Chapter 7 bankruptcy differs from Chapter 13 bankruptcy again in
that with Chapter 13 bankruptcy, the debtor has to negotiate with
each creditor to pay a portion of what they owe over a three to five
year period under a schedule approved by the court. Therefore,
there are pros and cons to filing for both Chapter 13 and Chapter 7
bankruptcies.
To file for Chapter 7 bankruptcy, you will have to file a sworn list of
creditors, a schedule of assets and liabilities, a list of exempt
property, a schedule of current income and expenditures and a
statement of your financial affairs. You will also have to surrender all
property of the estate to the trustee. The court will then give notice
of the Chapter 7 bankruptcy to your creditors.
The court may then dismiss a Chapter 7 bankruptcy if the debtor unreasonably delays the proceedings to the creditors'
prejudice, fails to pay necessary fees or payments or fails to file his or her schedules.
There are many individuals and companies available to help you with filing for Chapter 7 bankruptcy. These people and
organizations can give you advice on how to avoid filing for bankruptcy (through processes such as debt consolidation) and
help you step by step if you do decide to file for Chapter 7 bankruptcy.

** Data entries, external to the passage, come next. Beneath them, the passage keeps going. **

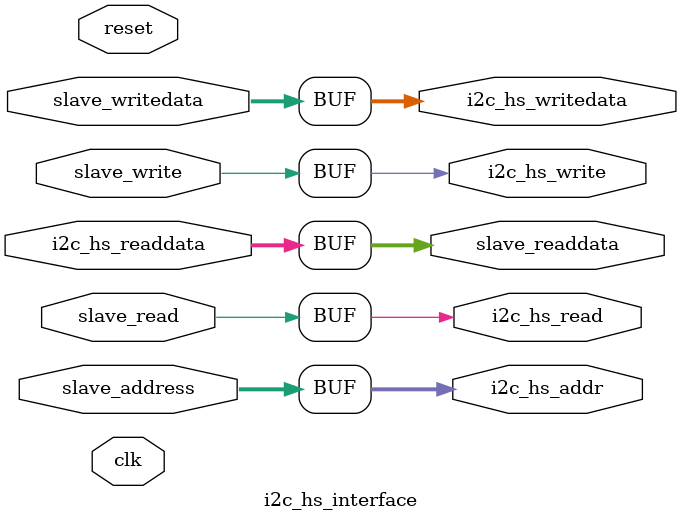
<source format=v>
module i2c_hs_interface (
		input  wire        clk,              
		input  wire [2:0]  slave_address,    
		output wire [31:0] slave_readdata,   
		input  wire        slave_read,       
		input  wire        slave_write,      
		input  wire [31:0] slave_writedata,  
		input  wire        reset,            
		output wire        i2c_hs_read,      
		output wire        i2c_hs_write,     
		output wire [2:0]  i2c_hs_addr,      
		input  wire [31:0] i2c_hs_readdata,  
		output wire [31:0] i2c_hs_writedata  
	);
	assign slave_readdata = i2c_hs_readdata;
	assign i2c_hs_writedata = slave_writedata;
	assign i2c_hs_write = slave_write;
	assign i2c_hs_read = slave_read;
	assign i2c_hs_addr = slave_address;
endmodule
</source>
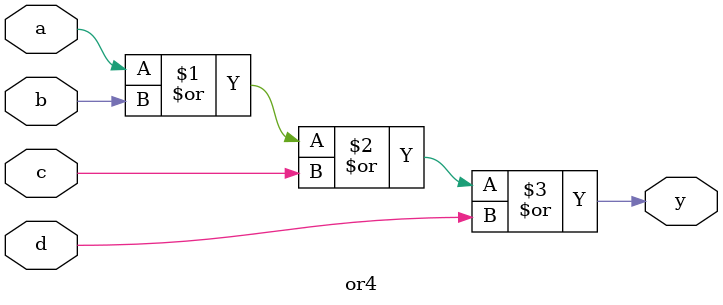
<source format=v>
module or4(input a, input b, input c, input d, output y);
    assign y = a | b | c | d;
endmodule





</source>
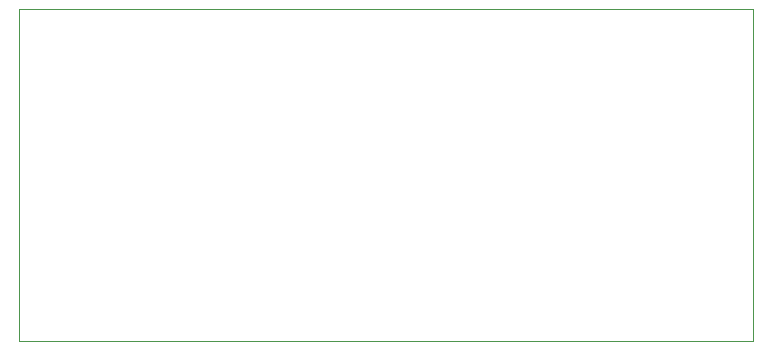
<source format=gbr>
%TF.GenerationSoftware,KiCad,Pcbnew,(6.0.0)*%
%TF.CreationDate,2022-03-06T12:05:09+01:00*%
%TF.ProjectId,ArduinoNanoISP,41726475-696e-46f4-9e61-6e6f4953502e,rev?*%
%TF.SameCoordinates,PX768d1f0PY72f7270*%
%TF.FileFunction,Profile,NP*%
%FSLAX46Y46*%
G04 Gerber Fmt 4.6, Leading zero omitted, Abs format (unit mm)*
G04 Created by KiCad (PCBNEW (6.0.0)) date 2022-03-06 12:05:09*
%MOMM*%
%LPD*%
G01*
G04 APERTURE LIST*
%TA.AperFunction,Profile*%
%ADD10C,0.100000*%
%TD*%
G04 APERTURE END LIST*
D10*
X0Y0D02*
X62125000Y0D01*
X62125000Y0D02*
X62125000Y28125000D01*
X62125000Y28125000D02*
X0Y28125000D01*
X0Y28125000D02*
X0Y0D01*
M02*

</source>
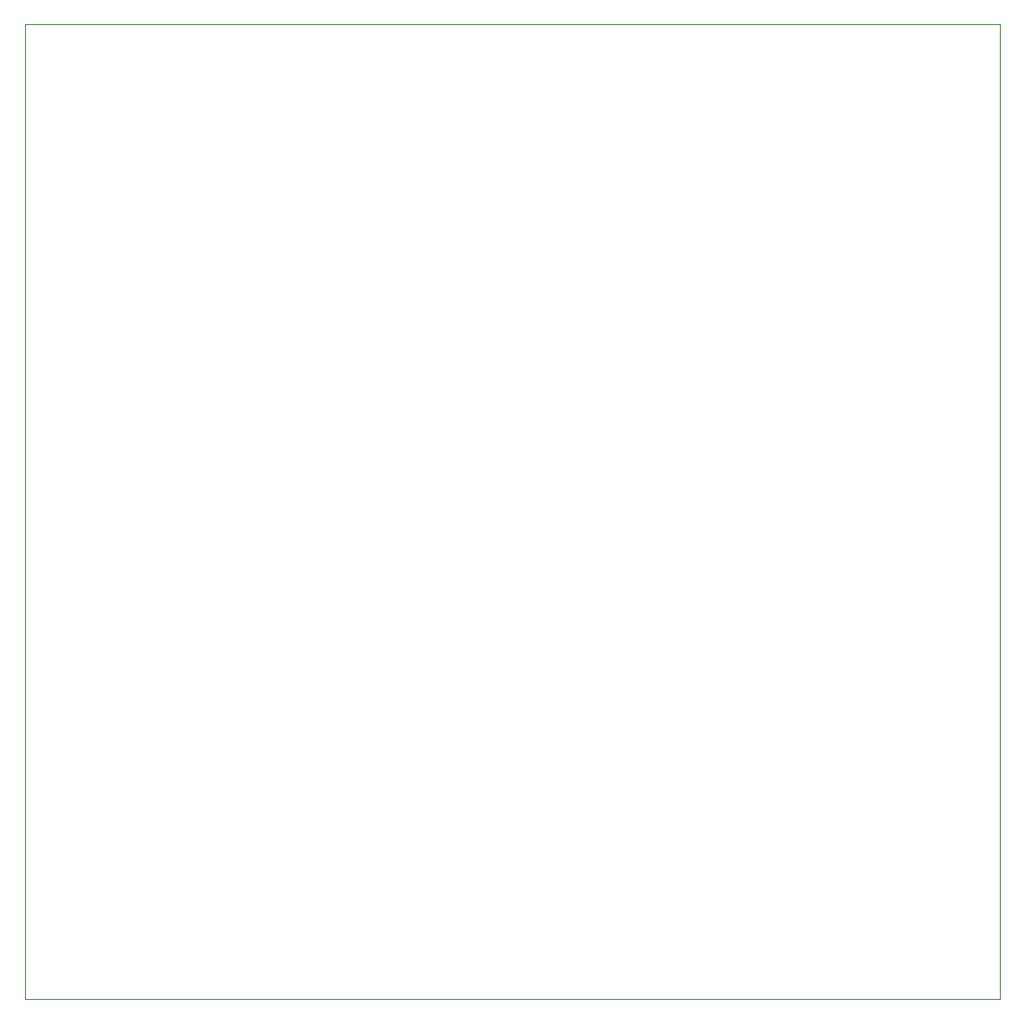
<source format=gbr>
G04 #@! TF.GenerationSoftware,KiCad,Pcbnew,5.1.5-52549c5~86~ubuntu18.04.1*
G04 #@! TF.CreationDate,2020-04-26T22:38:11-07:00*
G04 #@! TF.ProjectId,StencilFootprints,5374656e-6369-46c4-966f-6f747072696e,rev?*
G04 #@! TF.SameCoordinates,Original*
G04 #@! TF.FileFunction,Profile,NP*
%FSLAX46Y46*%
G04 Gerber Fmt 4.6, Leading zero omitted, Abs format (unit mm)*
G04 Created by KiCad (PCBNEW 5.1.5-52549c5~86~ubuntu18.04.1) date 2020-04-26 22:38:11*
%MOMM*%
%LPD*%
G04 APERTURE LIST*
%ADD10C,0.050000*%
G04 APERTURE END LIST*
D10*
X101600000Y-152400000D02*
X101600000Y-63500000D01*
X190500000Y-152400000D02*
X101600000Y-152400000D01*
X190500000Y-63500000D02*
X190500000Y-152400000D01*
X101600000Y-63500000D02*
X190500000Y-63500000D01*
M02*

</source>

The best advice is to not have to file for bankruptcy. Bankruptcy stays on your credit report for years to come and even with
Chapter 7 bankruptcy, not all types of debts can be erased, so you will still be paying back creditors if you owe certain kinds
of unremovable debts. Make sure you seek legal or credit counseling before you file for any type of bankruptcy so you can
make sure that you are choosing the right options for you and your debts.